EXCERPTED DATA –
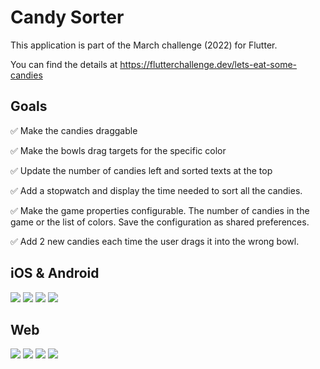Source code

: # Candy Sorter

This application is part of the March challenge (2022) for Flutter.

You can find the details at https://flutterchallenge.dev/lets-eat-some-candies

## Goals

✅ Make the candies draggable

✅ Make the bowls drag targets for the specific color

✅ Update the number of candies left and sorted texts at the top

✅ Add a stopwatch and display the time needed to sort all the candies.

✅ Make the game properties configurable. The number of candies in the game or the list of colors. Save the configuration as shared preferences.

✅ Add 2 new candies each time the user drags it into the wrong bowl.

## iOS & Android

![](https://github.com/deam91/candy_sorter/blob/main/assets/images/phone1.png?raw=true)
![](https://github.com/deam91/candy_sorter/blob/main/assets/images/phone2.png?raw=true)
![](https://github.com/deam91/candy_sorter/blob/main/assets/images/phone3.png?raw=true)
![](https://github.com/deam91/candy_sorter/blob/main/assets/images/phone4.png?raw=true)

## Web

![](https://github.com/deam91/candy_sorter/blob/main/assets/images/web1.png?raw=true)
![](https://github.com/deam91/candy_sorter/blob/main/assets/images/web2.png?raw=true)
![](https://github.com/deam91/candy_sorter/blob/main/assets/images/web3.png?raw=true)
![](https://github.com/deam91/candy_sorter/blob/main/assets/images/web4.png?raw=true)
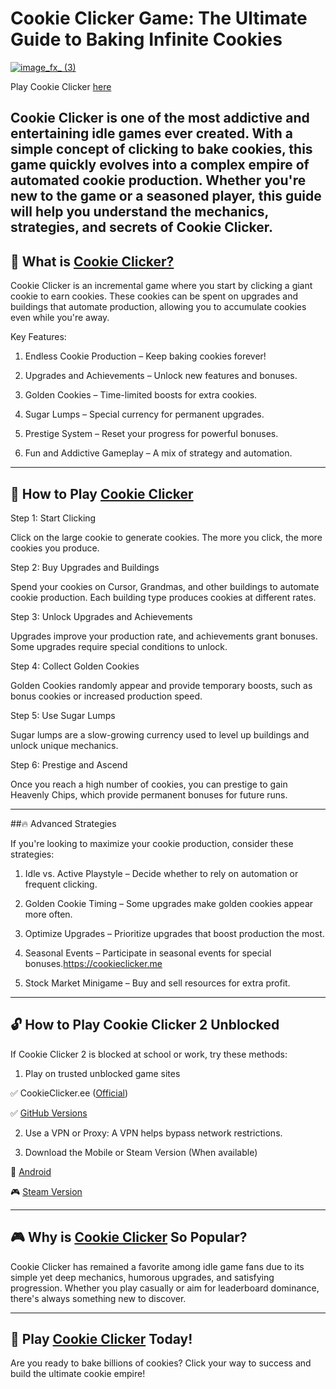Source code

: # Cookie Clicker Game: The Ultimate Guide to Baking Infinite Cookies

[![image_fx_ (3)](https://github.com/user-attachments/assets/85a6fa78-3c4c-45e8-8594-446cebcf7a4a)](https://cookieclicker.ee/)

Play Cookie Clicker [here](https://cookieclicker.ee)

Cookie Clicker is one of the most addictive and entertaining idle games ever created. With a simple concept of clicking to bake cookies, this game quickly evolves into a complex empire of automated cookie production. Whether you're new to the game or a seasoned player, this guide will help you understand the mechanics, strategies, and secrets of Cookie Clicker.
--- 
## 🍪 What is [Cookie Clicker?](https://cookieclicker.ee/)

Cookie Clicker is an incremental game where you start by clicking a giant cookie to earn cookies. These cookies can be spent on upgrades and buildings that automate production, allowing you to accumulate cookies even while you're away.

Key Features:

1. Endless Cookie Production – Keep baking cookies forever!

2. Upgrades and Achievements – Unlock new features and bonuses.

3. Golden Cookies – Time-limited boosts for extra cookies.

4. Sugar Lumps – Special currency for permanent upgrades.

5. Prestige System – Reset your progress for powerful bonuses.

6. Fun and Addictive Gameplay – A mix of strategy and automation.
---
## 🚀 How to Play [Cookie Clicker](https://cookieclickerorteil.github.io)

Step 1: Start Clicking

Click on the large cookie to generate cookies. The more you click, the more cookies you produce.

Step 2: Buy Upgrades and Buildings

Spend your cookies on Cursor, Grandmas, and other buildings to automate cookie production. Each building type produces cookies at different rates.

Step 3: Unlock Upgrades and Achievements

Upgrades improve your production rate, and achievements grant bonuses. Some upgrades require special conditions to unlock.

Step 4: Collect Golden Cookies

Golden Cookies randomly appear and provide temporary boosts, such as bonus cookies or increased production speed.

Step 5: Use Sugar Lumps

Sugar lumps are a slow-growing currency used to level up buildings and unlock unique mechanics.

Step 6: Prestige and Ascend

Once you reach a high number of cookies, you can prestige to gain Heavenly Chips, which provide permanent bonuses for future runs.

---
##🔥 Advanced Strategies

If you're looking to maximize your cookie production, consider these strategies:

1. Idle vs. Active Playstyle – Decide whether to rely on automation or frequent clicking.

2. Golden Cookie Timing – Some upgrades make golden cookies appear more often.

3. Optimize Upgrades – Prioritize upgrades that boost production the most.

4. Seasonal Events – Participate in seasonal events for special bonuses.https://cookieclicker.me

5. Stock Market Minigame – Buy and sell resources for extra profit.

---
## 🔓 How to Play Cookie Clicker 2 Unblocked
If Cookie Clicker 2 is blocked at school or work, try these methods:

1. Play on trusted unblocked game sites

✅ CookieClicker.ee ([Official](https://cookieclicker.ee))

✅ [GitHub Versions](https://cookieclickernew.github.io)

2. Use a VPN or Proxy: A VPN helps bypass network restrictions.

3. Download the Mobile or Steam Version (When available)

📱 [Android](https://play.google.com/store/apps/details?id=org.dashnet.cookieclicker&hl=en)

🎮 [Steam Version](https://store.steampowered.com/app/1454400/Cookie_Clicker/)

---
## 🎮 Why is [Cookie Clicker](https://cookieclicker.me) So Popular?

Cookie Clicker has remained a favorite among idle game fans due to its simple yet deep mechanics, humorous upgrades, and satisfying progression. Whether you play casually or aim for leaderboard dominance, there's always something new to discover.

---
## 🍪 Play [Cookie Clicker](https://cookieclicker.ee/) Today!
Are you ready to bake billions of cookies? Click your way to success and build the ultimate cookie empire!
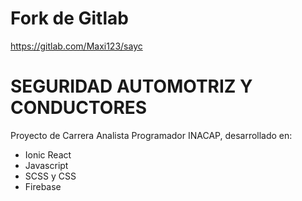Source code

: # Fork de Gitlab
https://gitlab.com/Maxi123/sayc

# SEGURIDAD AUTOMOTRIZ Y CONDUCTORES

Proyecto de Carrera Analista Programador INACAP, desarrollado en:
- Ionic React
- Javascript
- SCSS y CSS
- Firebase
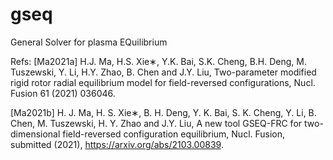 # gseq
General Solver for plasma EQuilibrium

Refs:
[Ma2021a] H.J. Ma, H.S. Xie∗, Y.K. Bai, S.K. Cheng, B.H. Deng, M. Tuszewski, Y. Li, H.Y. Zhao, B. Chen and J.Y. Liu, Two-parameter modified rigid rotor radial equilibrium model for field-reversed configurations, Nucl. Fusion 61 (2021) 036046.

[Ma2021b] H. J. Ma, H. S. Xie∗, B. H. Deng, Y. K. Bai, S. K. Cheng, Y. Li, B. Chen, M. Tuszewski, H. Y. Zhao and J.Y. Liu, A new tool GSEQ-FRC for two-dimensional field-reversed configuration equilibrium, Nucl. Fusion, submitted (2021), https://arxiv.org/abs/2103.00839.

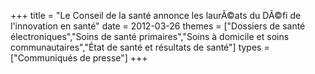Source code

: +++
title = "Le Conseil de la santé annonce les laurÃ©ats du DÃ©fi de l'innovation en santé"
date = 2012-03-26
themes = ["Dossiers de santé électroniques","Soins de santé primaires","Soins à domicile et soins communautaires","État de santé et résultats de santé"]
types = ["Communiqués de presse"]
+++
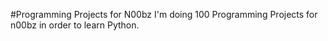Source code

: #Programming Projects for N00bz
I'm doing 100 Programming Projects for n00bz in order to learn Python.
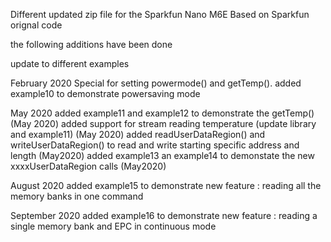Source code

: Different updated zip file for the Sparkfun Nano M6E Based on Sparkfun orignal code

the following additions have been done

update to different examples

February 2020
Special for setting powermode() and getTemp().
added example10 to demonstrate powersaving mode

May 2020
added example11 and example12 to demonstrate the getTemp() (May 2020)
added support for stream reading temperature (update library and example11) (May 2020)
added readUserDataRegion() and writeUserDataRegion() to read and write starting specific address and length (May2020)
added example13 an example14 to demonstate the new xxxxUserDataRegion calls (May2020)

August 2020
added example15 to demonstrate new feature : reading all the memory banks in one command 

September 2020
added example16 to demonstrate new feature : reading a single memory bank and EPC in continuous mode

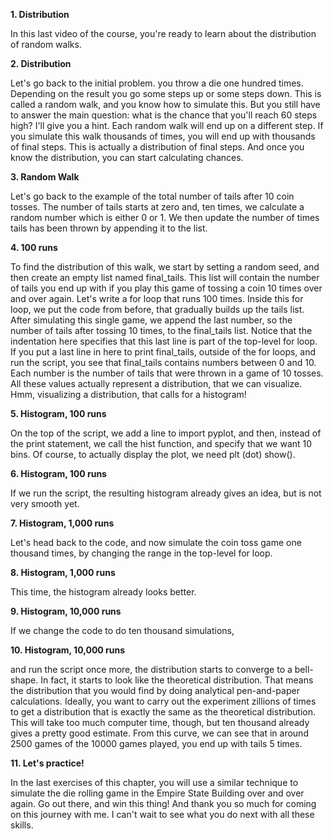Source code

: **1. Distribution**

In this last video of the course, you're ready to learn about the distribution of random walks.

**2. Distribution**

Let's go back to the initial problem. you throw a die one hundred times. Depending on the result you go some steps up or some steps down. This is called a random walk, and you know how to simulate this. But you still have to answer the main question: what is the chance that you'll reach 60 steps high? I'll give you a hint. Each random walk will end up on a different step. If you simulate this walk thousands of times, you will end up with thousands of final steps. This is actually a distribution of final steps. And once you know the distribution, you can start calculating chances.

**3. Random Walk**

Let's go back to the example of the total number of tails after 10 coin tosses. The number of tails starts at zero and, ten times, we calculate a random number which is either 0 or 1. We then update the number of times tails has been thrown by appending it to the list.

**4. 100 runs**

To find the distribution of this walk, we start by setting a random seed, and then create an empty list named final_tails. This list will contain the number of tails you end up with if you play this game of tossing a coin 10 times over and over again. Let's write a for loop that runs 100 times. Inside this for loop, we put the code from before, that gradually builds up the tails list. After simulating this single game, we append the last number, so the number of tails after tossing 10 times, to the final_tails list. Notice that the indentation here specifies that this last line is part of the top-level for loop. If you put a last line in here to print final_tails, outside of the for loops, and run the script, you see that final_tails contains numbers between 0 and 10. Each number is the number of tails that were thrown in a game of 10 tosses. All these values actually represent a distribution, that we can visualize. Hmm, visualizing a distribution, that calls for a histogram!

**5. Histogram, 100 runs**

On the top of the script, we add a line to import pyplot, and then, instead of the print statement, we call the hist function, and specify that we want 10 bins. Of course, to actually display the plot, we need plt (dot) show().

**6. Histogram, 100 runs**

If we run the script, the resulting histogram already gives an idea, but is not very smooth yet.

**7. Histogram, 1,000 runs**

Let's head back to the code, and now simulate the coin toss game one thousand times, by changing the range in the top-level for loop.

**8. Histogram, 1,000 runs**

This time, the histogram already looks better.

**9. Histogram, 10,000 runs**

If we change the code to do ten thousand simulations,

**10. Histogram, 10,000 runs**

and run the script once more, the distribution starts to converge to a bell-shape. In fact, it starts to look like the theoretical distribution. That means the distribution that you would find by doing analytical pen-and-paper calculations. Ideally, you want to carry out the experiment zillions of times to get a distribution that is exactly the same as the theoretical distribution. This will take too much computer time, though, but ten thousand already gives a pretty good estimate. From this curve, we can see that in around 2500 games of the 10000 games played, you end up with tails 5 times.

**11. Let's practice!**

In the last exercises of this chapter, you will use a similar technique to simulate the die rolling game in the Empire State Building over and over again. Go out there, and win this thing! And thank you so much for coming on this journey with me. I can't wait to see what you do next with all these skills.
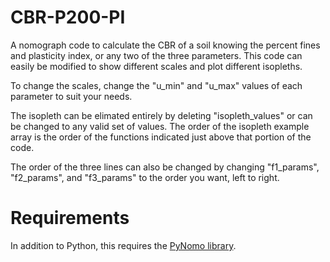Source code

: # CBR-P200-PI
A nomograph code to calculate the CBR of a soil knowing the percent fines and plasticity index, or any two of the three parameters. This code can easily be modified to show different scales and plot different isopleths.

To change the scales, change the "u_min" and "u_max" values of each parameter to suit your needs.

The isopleth can be elimated entirely by deleting "isopleth_values" or can be changed to any valid set of values. The order of the isopleth example array is the order of the functions indicated just above that portion of the code.

The order of the three lines can also be changed by changing "f1_params", "f2_params", and "f3_params" to the order you want, left to right.

# Requirements

In addition to Python, this requires the [PyNomo library](https://github.com/lefakkomies/pynomo).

TO-DO ITEM – Which lines above hold the string "permanent"? Show each of them.

THE COMPLETED TASK –
4. Sugar Lumps – Special currency for permanent upgrades.
Once you reach a high number of cookies, you can prestige to gain Heavenly Chips, which provide permanent bonuses for future runs.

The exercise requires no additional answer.